© JUNGE FREIHEIT Verlag GmbH & Co.  www.jungefreiheit.de  22/10 28. Mai 2010

CDU
Roland Kochs Abgang
Dieter Stein

Es war abzusehen, daß nach der NRW-Wahl Entscheidungen fallen, die wieder Bewegung in die politische Landschaft bringen: Der offenbar schon seit langem geplante, erst jetzt aber bekanntgegebene Abschied von Roland Koch aus der Politik zählt dazu. Koch will seine Ämter als Ministerpräsident und CDU-Vorsitzender bis zum 1. September niederlegen. Als potentiellen Nachfolger präsentiert er Innenminister Volker Bouffier.

Mit Koch zieht sich nach Friedrich Merz ein weiteres Schwergewicht aus der aktiven CDU-Politik zurück, das der Parteivorsitzenden Angela Merkel hätte die Führung streitig machen können. Roland Koch hatte man immer auch die Rolle des Vertreters eines „konservativen Flügels“ der CDU nachgesagt – nicht zuletzt deshalb, weil die hessische CDU unter Alfred Dregger traditionell den „Stahlhelm-Flügel“ der Partei repräsentierte. Einen Nachgeschmack bekam das Publikum zu spüren, als Koch 1999 mit einer Kampagne gegen die von Rot-Grün geforderte doppelte Staatsbürgerschaft für Ausländer einen fulminanten Wahlsieg erreichte.

Tatsächlich aber war Koch Pragmatiker und Virtuose der Macht und opferte 2003 nach anfänglichem Zögern seinen konservativen Parteifreund Martin Hohmann, als dieser zur Zielscheibe einer linken Medienkampagne wurde.

Sicherlich hat Koch erkannt, daß nach dem knappen Wahlsieg des vergangenen Jahres und angesichts des Prestigeverlusts der CDU in der Wählergunst jetzt der ideale Moment ist, um der Politik den Rücken zu kehren. Bemerkenswert ist nun, welche Anziehungskraft die Tätigkeit in der Wirtschaft ausübt in einem Moment, da doch die Kanzlerin das neue „Primat der Politik“ besingt. So schlecht stand der Weg in die Politik jedenfalls lange nicht im Kurs.

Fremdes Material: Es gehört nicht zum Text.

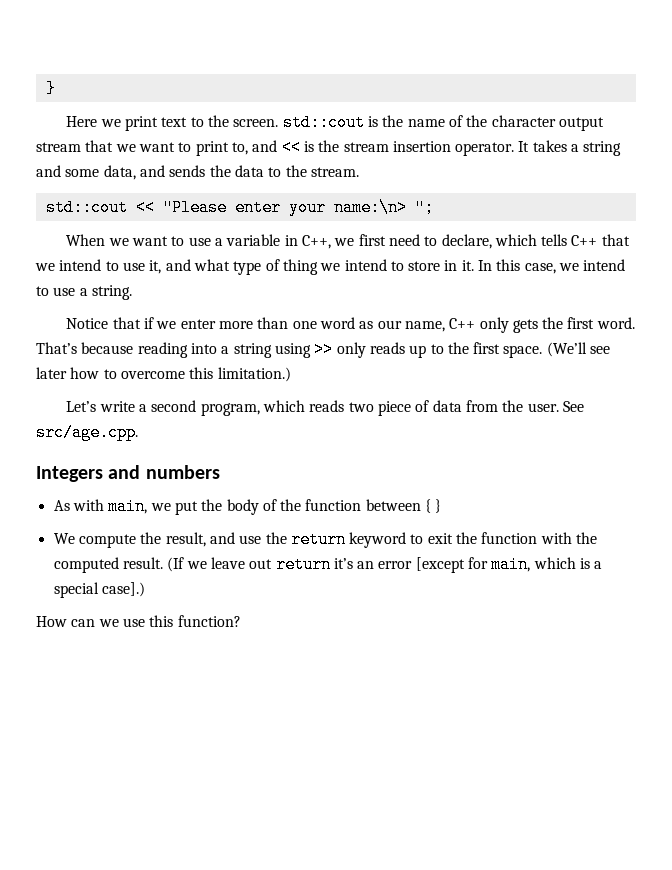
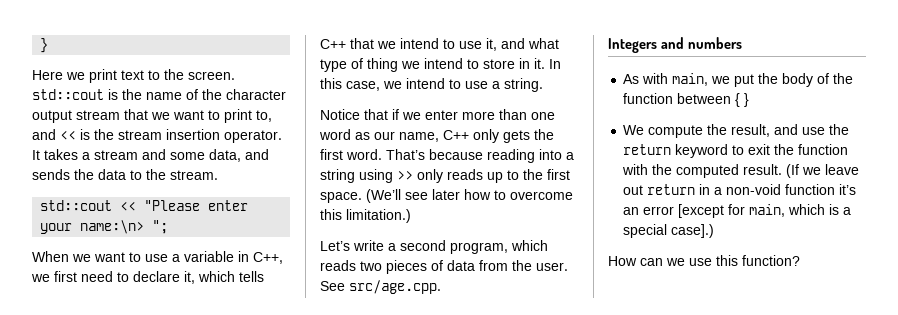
[583,141,622,156] string -> [94,150,138,160] stream
[441,234,492,249] declare, -> [133,271,195,284] declare it,
[377,401,411,416] piece -> [386,260,427,274] pieces
(331, 564) none -> [699,184,836,195] in a non-void function

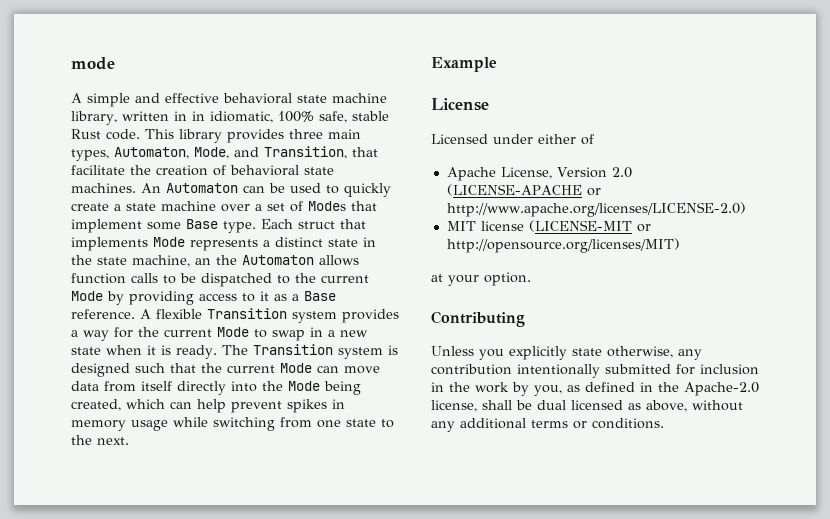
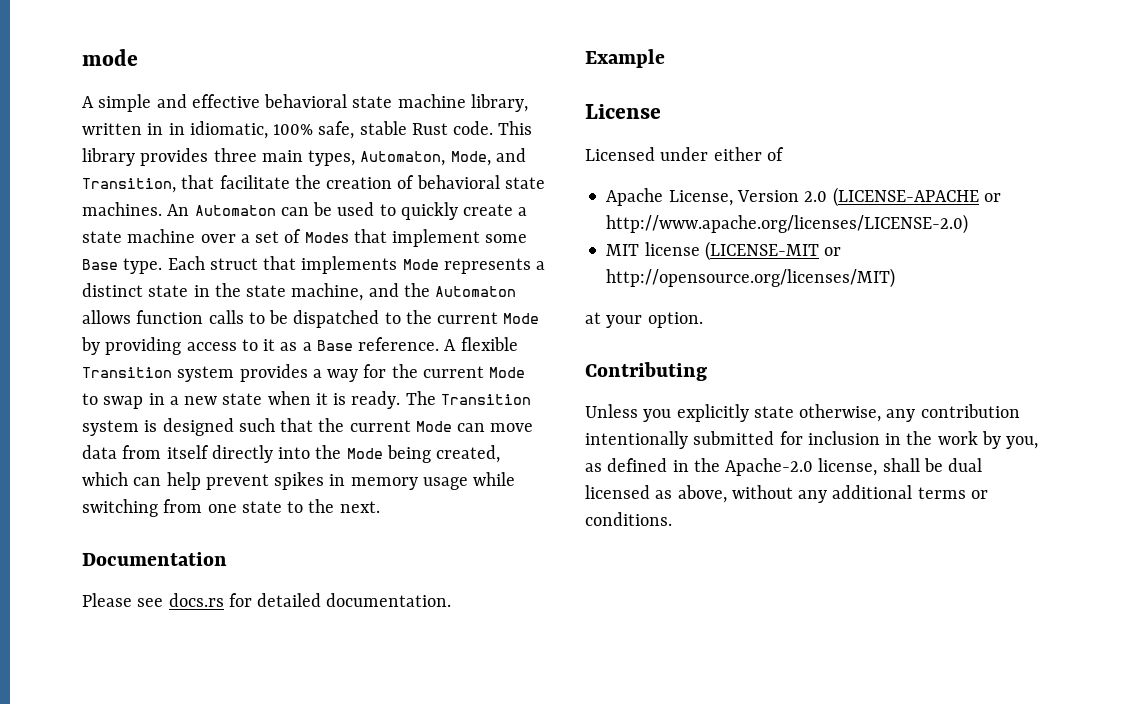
[195,258,211,265] an -> [368,283,399,297] and
(129, 441) none -> [82,552,227,566] [82,593,452,607] // Documentation // Please see docs.rs for detailed documentation.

Hinter dem hektischen Aktionismus, den immer neuen „Rettungspaketen“, die innerhalb weniger Tage und Stunden durch die Parlamente gepeitscht werden, steht jedoch trotz verbaler Kraftmeierei in Wahrheit eine Kapitulation des Politischen.

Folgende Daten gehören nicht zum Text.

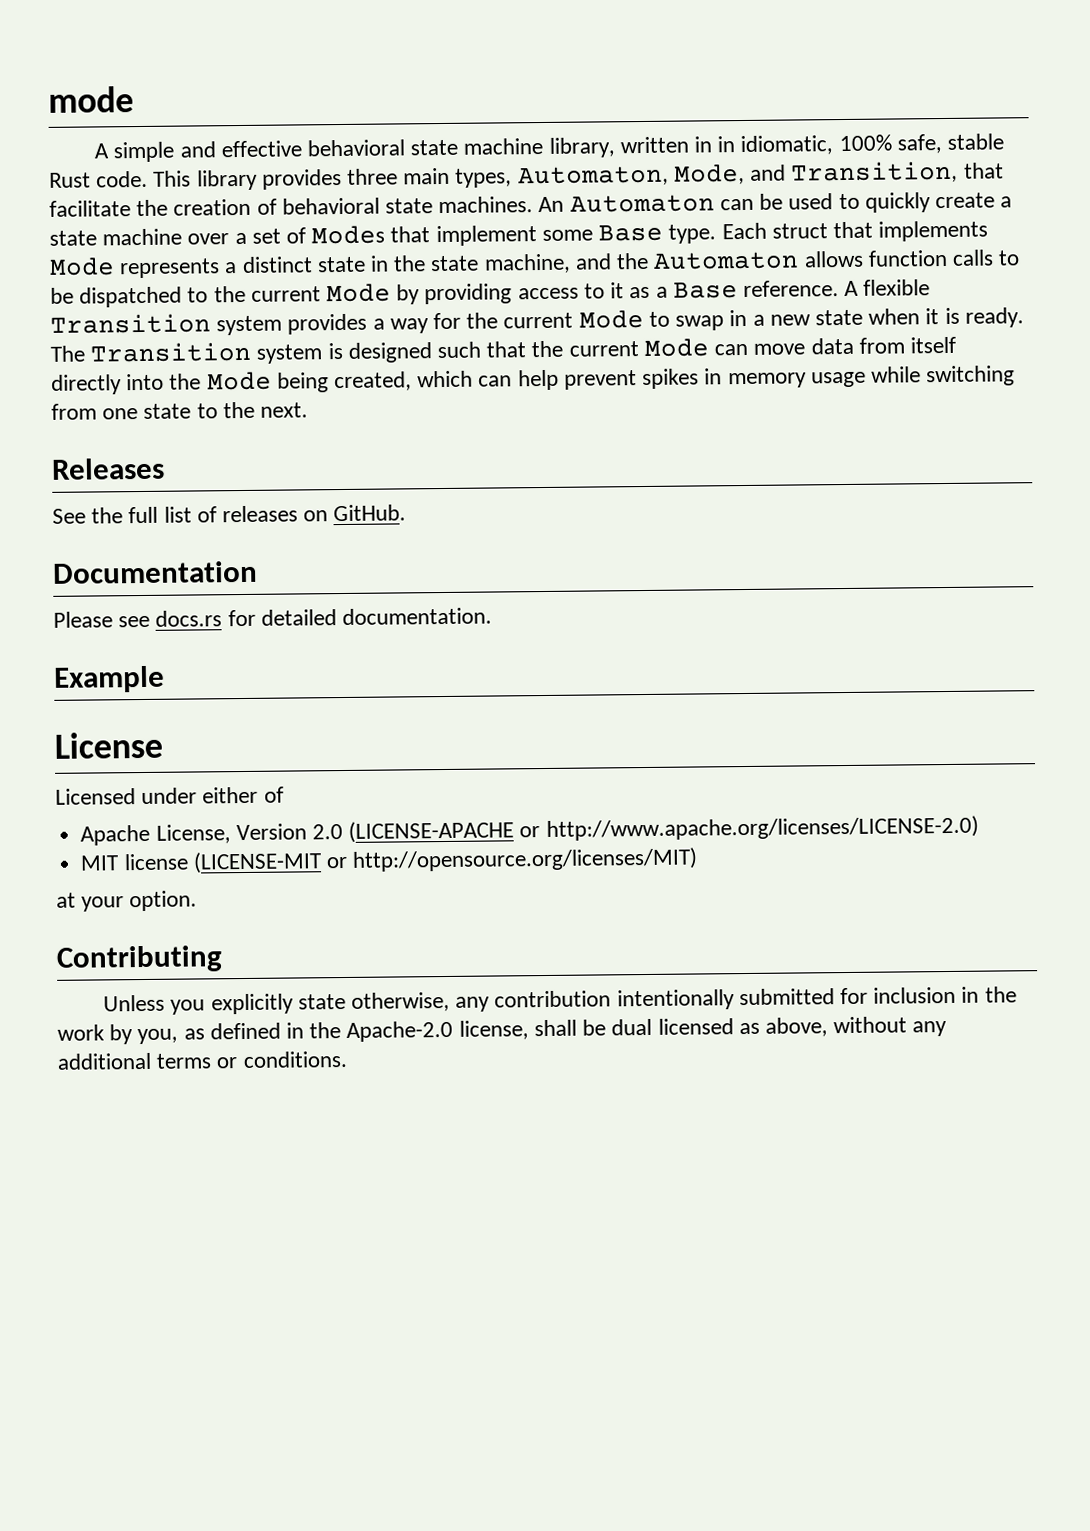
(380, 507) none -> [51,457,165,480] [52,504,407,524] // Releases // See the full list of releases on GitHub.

Wer die Szenen aus dem Bundestag der vergangenen Woche vor den Abstimmungen über das milliardenschwere Euro-Rettungsprogramm gesehen hat, den wehte eine Endzeitstimmung unseres parlamentarischen Systems an: Einige Kommentatoren sehen Parallelen zur Politik der Notverordnungen der Weimarer Republik ab 1930. Das Geschwafel von „alternativlosen“ Entscheidungen zeugt von der Selbstentmachtung der Politik.

So könnte der Rückzug Kochs symbolisch für den Anfang vom Ende einer politischen Klasse stehen. Mit seinem Abgang verschärft sich die Krise der CDU, die mit Koch einen ihrer letzten kantigen und durchaus visionären Köpfe verloren hat.

Mit dem Zusammenbruch einer stabilitäts-orientierten Währungspolitik, dem Bankrott des Euro-Experiments, stellen auch zurückhaltende politische Beobachter immer drängender die grundsätzliche Frage nach der Zukunft jener „politischen Kartelle“ (Wolf Schäfer in der FAZ), die für das aktuelle Desaster verantwortlich sind. Vielleicht schlägt jetzt schneller als wir denken die Stunde parteipolitischer Alternativen.